The ability to use genetic information to inform clinical decision making has emerged as a new tool in clinical practice, with noteworthy examples across many area of medicine. Cardiology and anticoagulation in particular have led the way in the translation of genetic findings into actionable clinical recommendations, spurred by the addition of genetically guided dosing in the drug label for warfarin by the FDA. This review covers the pharmacogenomics related to warfarin therapy.

by Dr Minoli Perera

Pharmacogenomics is primarily aimed at identifying genetic variation that influences inter-individual differences in drug response. The guiding principle is “the right drug, at the right dose for the right person”. Its application promises to enable targeted drug administration, improve therapeutic outcomes, and inform drug development. Pharmacogenomic insights have also improved our understanding of the underlying pathways and mechanisms behind adverse drug reactions. Such adverse reactions account for approximately 100 000 deaths per year in the US, and markedly increase healthcare costs. Advances made over the last 30 years in molecular biology, molecular medicine, and genomics have had a major impact on the development of pharmacogenomics.
Currently a variety of approaches are used to associate genetic variants associated with drug response. Commonly used strategies include candidate gene approach and genome-wide association studies (GWAS). Candidate gene studies investigate single nucleotide polymorphisms (SNPs) that are correlated to drug response. These studies are usually restricted to genes or SNPs that have been shown to be involved in the pathway of drug action or drug clearance. Genome-wide association studies investigate up to 5 million SNPs spaced throughout the genome which are genotyped to identify genetic variants with the drug phenotype in an unbiased fashion. Each of these methods has advantages and disadvantages. Genome-wide studies comprehensively cover the entire genome, but their power to detect moderate associations is greatly limited by the multiple testing burden, which is a requirement for correction for false-positive associations. The candidate gene approach narrows the focus to a few important SNPs and therefore has higher power, but may miss the real causative SNP, and require a priori knowledge for the selection of SNPs/genes to study.

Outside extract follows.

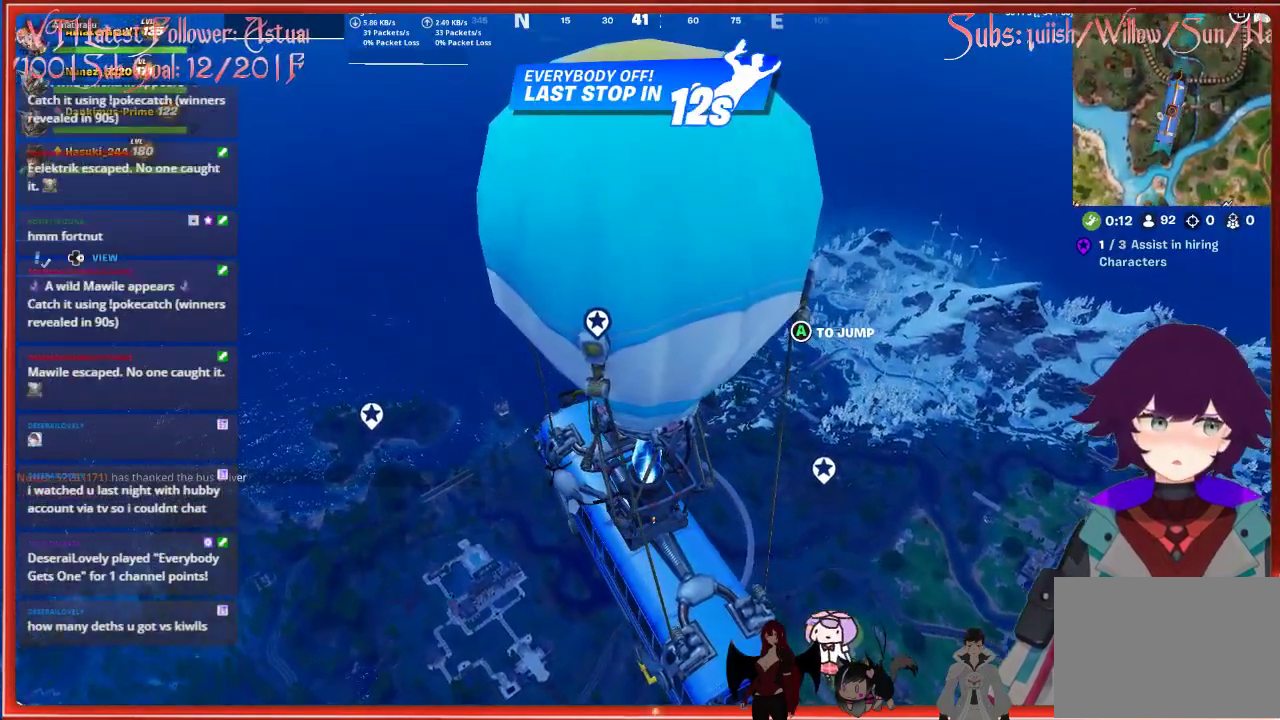
{"buttons": [], "left_stick": "center", "right_stick": "center", "events": []}
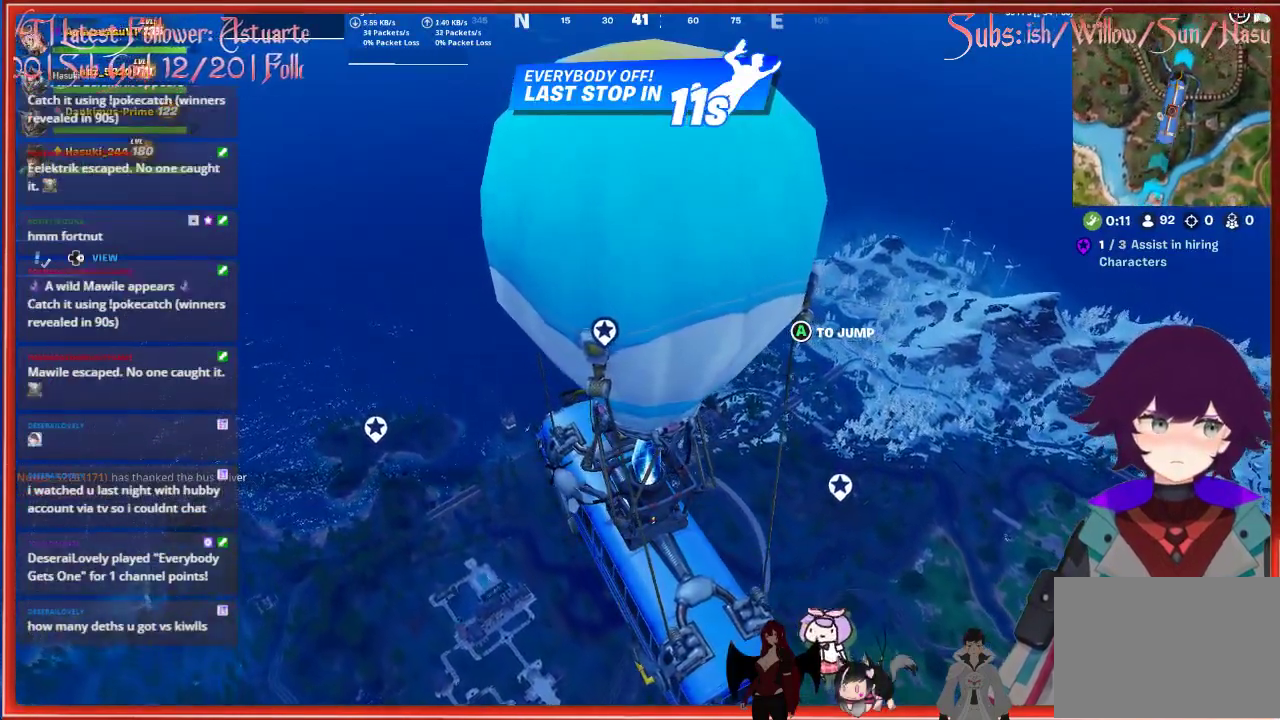
{"buttons": [], "left_stick": "center", "right_stick": "center", "events": []}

Both these methods have yielded important clinical findings that can immediately be used to reduce the incidence of adverse effects (many of which have been added to drug labels). Notable examples such as the SLCO1B1*5 polymorphism (associated with myopathy with statin use) and CYP2C19*2 (associated with clopidogrel non-response) have shown clinically meaningful outcomes related to genetic variants. However, the translation of these findings has been slower in coming and has many clinicians wondering about the utility of this new technology.

The “test case” for pharmacogenetics was thought to be pharmacogenetically guided warfarin dosing. In this review we will cover the genetic polymorphism effecting warfarin dose requirements and the currently available diagnostic tests, as a case study for the implementation of pharmacogenetics in the clinic.

Genes that affect warfarin dose
Numerous studies, predominately conducted in Caucasian and Asian populations, demonstrate that the CYP2C9 and VKORC1 genotypes contribute significantly to warfarin dose variability [1–3]. The role of these gene products can be seen in Figure 1. The CYP2C9 enzyme metabolises the more active S-enantiomer of warfarin to inactive 7-hydroxywarfarin. Warfarin inhibits the enzyme VKOR (encoded by the gene VKORC1) to prevent conversion of Vitamin K epoxide to its reduced form necessary for activation of the clotting factors II, VII, IX and X. Thus, SNPs in the CYP2C9 gene affect warfarin pharmacokinetics, whereas variation in the VKORC1 gene impacts warfarin pharmacodynamics.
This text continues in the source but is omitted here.